■ TASK OBJECTIVE
Transcribe the passage of the HSBC notes article starting at "If the least performing ETF finishes below its initial" and ending at "True Contrarian Investments.".

HSBC’s $770,000 digital plus notes on three ETFs offer absolute return, uncapped upside

By Emma Trincal

New York, April 13 – HSBC USA Inc.’s $770,000 of 0% dual directional digital plus securities due April 14, 2026 linked to the least performing of the of iShares MSCI EAFE exchange-traded fund, the iShares MSCI Emerging Markets ETF and the iShares Russell 2000 Value ETF provide advantageous features for investors seeking to beat the market both on the upside and the downside. But high valuations are a concern for some.

If the least performing ETF finishes at or above its initial value, the payout at maturity will be par plus the greater of the return of the least performing ETF and 52%, according to a 424B2 filing with the Securities and Exchange Commission.

If the least performing ETF finishes below its initial value but at or above its barrier value, 70% of its initial value, the payout will be par plus the absolute value of the return of the least performing ETF.

If the least performing ETF finishes below its barrier value, investors will receive a number of shares of the least performing ETF equal to $1,000 divided by the initial value of that ETF.

Overbought

Billions have flowed into global equity funds and value assets, pushing up prices at unsustainable heights, said Steven Jon Kaplan, founder and portfolio manager of True Contrarian Investments.

“You’re really starting at extremely high levels, and that’s not a good thing,” he said.

“The emerging markets one may be a little bit less overbought, but it’s still quite high because it’s overweight China and India, which are both at super high points.”

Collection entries

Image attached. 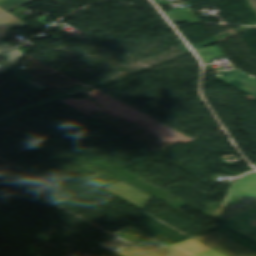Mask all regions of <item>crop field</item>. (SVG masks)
<instances>
[{
  "mask_svg": "<svg viewBox=\"0 0 256 256\" xmlns=\"http://www.w3.org/2000/svg\"><path fill=\"white\" fill-rule=\"evenodd\" d=\"M249 236L256 233V172L236 181L212 217Z\"/></svg>",
  "mask_w": 256,
  "mask_h": 256,
  "instance_id": "crop-field-1",
  "label": "crop field"
},
{
  "mask_svg": "<svg viewBox=\"0 0 256 256\" xmlns=\"http://www.w3.org/2000/svg\"><path fill=\"white\" fill-rule=\"evenodd\" d=\"M114 234L149 252L147 253L126 243L118 248L110 250L120 256H186L168 245L166 246L129 226Z\"/></svg>",
  "mask_w": 256,
  "mask_h": 256,
  "instance_id": "crop-field-2",
  "label": "crop field"
},
{
  "mask_svg": "<svg viewBox=\"0 0 256 256\" xmlns=\"http://www.w3.org/2000/svg\"><path fill=\"white\" fill-rule=\"evenodd\" d=\"M194 239L225 256H256V252L217 231L203 237H194Z\"/></svg>",
  "mask_w": 256,
  "mask_h": 256,
  "instance_id": "crop-field-3",
  "label": "crop field"
},
{
  "mask_svg": "<svg viewBox=\"0 0 256 256\" xmlns=\"http://www.w3.org/2000/svg\"><path fill=\"white\" fill-rule=\"evenodd\" d=\"M143 211L153 196L125 183L124 181L102 189Z\"/></svg>",
  "mask_w": 256,
  "mask_h": 256,
  "instance_id": "crop-field-4",
  "label": "crop field"
},
{
  "mask_svg": "<svg viewBox=\"0 0 256 256\" xmlns=\"http://www.w3.org/2000/svg\"><path fill=\"white\" fill-rule=\"evenodd\" d=\"M216 77L256 97V78L238 69L220 72Z\"/></svg>",
  "mask_w": 256,
  "mask_h": 256,
  "instance_id": "crop-field-5",
  "label": "crop field"
},
{
  "mask_svg": "<svg viewBox=\"0 0 256 256\" xmlns=\"http://www.w3.org/2000/svg\"><path fill=\"white\" fill-rule=\"evenodd\" d=\"M169 246L188 256H224L191 238Z\"/></svg>",
  "mask_w": 256,
  "mask_h": 256,
  "instance_id": "crop-field-6",
  "label": "crop field"
},
{
  "mask_svg": "<svg viewBox=\"0 0 256 256\" xmlns=\"http://www.w3.org/2000/svg\"><path fill=\"white\" fill-rule=\"evenodd\" d=\"M10 71L16 73L14 78H16V79L20 80L21 82L27 84L28 86H30L32 89H34L37 92L42 91L44 89H47L45 86H43L42 84H40L39 82H37L36 80L31 78L30 76H28L24 72H22V71L16 69L15 67L1 61L0 62V76L5 75Z\"/></svg>",
  "mask_w": 256,
  "mask_h": 256,
  "instance_id": "crop-field-7",
  "label": "crop field"
},
{
  "mask_svg": "<svg viewBox=\"0 0 256 256\" xmlns=\"http://www.w3.org/2000/svg\"><path fill=\"white\" fill-rule=\"evenodd\" d=\"M26 26L28 25L24 23L22 20L8 13V11L0 7V38L1 39L5 37L6 28L8 27L24 28Z\"/></svg>",
  "mask_w": 256,
  "mask_h": 256,
  "instance_id": "crop-field-8",
  "label": "crop field"
},
{
  "mask_svg": "<svg viewBox=\"0 0 256 256\" xmlns=\"http://www.w3.org/2000/svg\"><path fill=\"white\" fill-rule=\"evenodd\" d=\"M217 231L221 232L222 234L240 242L241 244L253 249L256 251V242L252 241L251 239L247 238L245 235L235 231L234 229L226 226V225H219L213 227Z\"/></svg>",
  "mask_w": 256,
  "mask_h": 256,
  "instance_id": "crop-field-9",
  "label": "crop field"
},
{
  "mask_svg": "<svg viewBox=\"0 0 256 256\" xmlns=\"http://www.w3.org/2000/svg\"><path fill=\"white\" fill-rule=\"evenodd\" d=\"M205 63H213L218 57L225 56L219 46L196 50Z\"/></svg>",
  "mask_w": 256,
  "mask_h": 256,
  "instance_id": "crop-field-10",
  "label": "crop field"
},
{
  "mask_svg": "<svg viewBox=\"0 0 256 256\" xmlns=\"http://www.w3.org/2000/svg\"><path fill=\"white\" fill-rule=\"evenodd\" d=\"M25 52L14 48L4 52H0V57L4 58L8 62L12 63L16 67L18 66V60L24 56Z\"/></svg>",
  "mask_w": 256,
  "mask_h": 256,
  "instance_id": "crop-field-11",
  "label": "crop field"
},
{
  "mask_svg": "<svg viewBox=\"0 0 256 256\" xmlns=\"http://www.w3.org/2000/svg\"><path fill=\"white\" fill-rule=\"evenodd\" d=\"M32 0H0V6L10 11L20 5L28 3Z\"/></svg>",
  "mask_w": 256,
  "mask_h": 256,
  "instance_id": "crop-field-12",
  "label": "crop field"
},
{
  "mask_svg": "<svg viewBox=\"0 0 256 256\" xmlns=\"http://www.w3.org/2000/svg\"><path fill=\"white\" fill-rule=\"evenodd\" d=\"M124 243H126L124 240H122L120 238H117V239H115L113 241H110L108 243H105V244H103L101 246L106 248V249H108V250H110V249L118 247V246H120V245H122Z\"/></svg>",
  "mask_w": 256,
  "mask_h": 256,
  "instance_id": "crop-field-13",
  "label": "crop field"
},
{
  "mask_svg": "<svg viewBox=\"0 0 256 256\" xmlns=\"http://www.w3.org/2000/svg\"><path fill=\"white\" fill-rule=\"evenodd\" d=\"M11 47H14V46H12V45H10V44L0 40V50L11 48Z\"/></svg>",
  "mask_w": 256,
  "mask_h": 256,
  "instance_id": "crop-field-14",
  "label": "crop field"
},
{
  "mask_svg": "<svg viewBox=\"0 0 256 256\" xmlns=\"http://www.w3.org/2000/svg\"><path fill=\"white\" fill-rule=\"evenodd\" d=\"M249 2L256 9V0H249Z\"/></svg>",
  "mask_w": 256,
  "mask_h": 256,
  "instance_id": "crop-field-15",
  "label": "crop field"
},
{
  "mask_svg": "<svg viewBox=\"0 0 256 256\" xmlns=\"http://www.w3.org/2000/svg\"><path fill=\"white\" fill-rule=\"evenodd\" d=\"M249 238H251L252 240L256 241V234L252 235V236H249Z\"/></svg>",
  "mask_w": 256,
  "mask_h": 256,
  "instance_id": "crop-field-16",
  "label": "crop field"
}]
</instances>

■ ANSWER TO THE PROBLEM
If the least performing ETF finishes below its initial value but at or above its barrier value, 70% of its initial value, the payout will be par plus the absolute value of the return of the least performing ETF.

If the least performing ETF finishes below its barrier value, investors will receive a number of shares of the least performing ETF equal to $1,000 divided by the initial value of that ETF.

Overbought

Billions have flowed into global equity funds and value assets, pushing up prices at unsustainable heights, said Steven Jon Kaplan, founder and portfolio manager of True Contrarian Investments.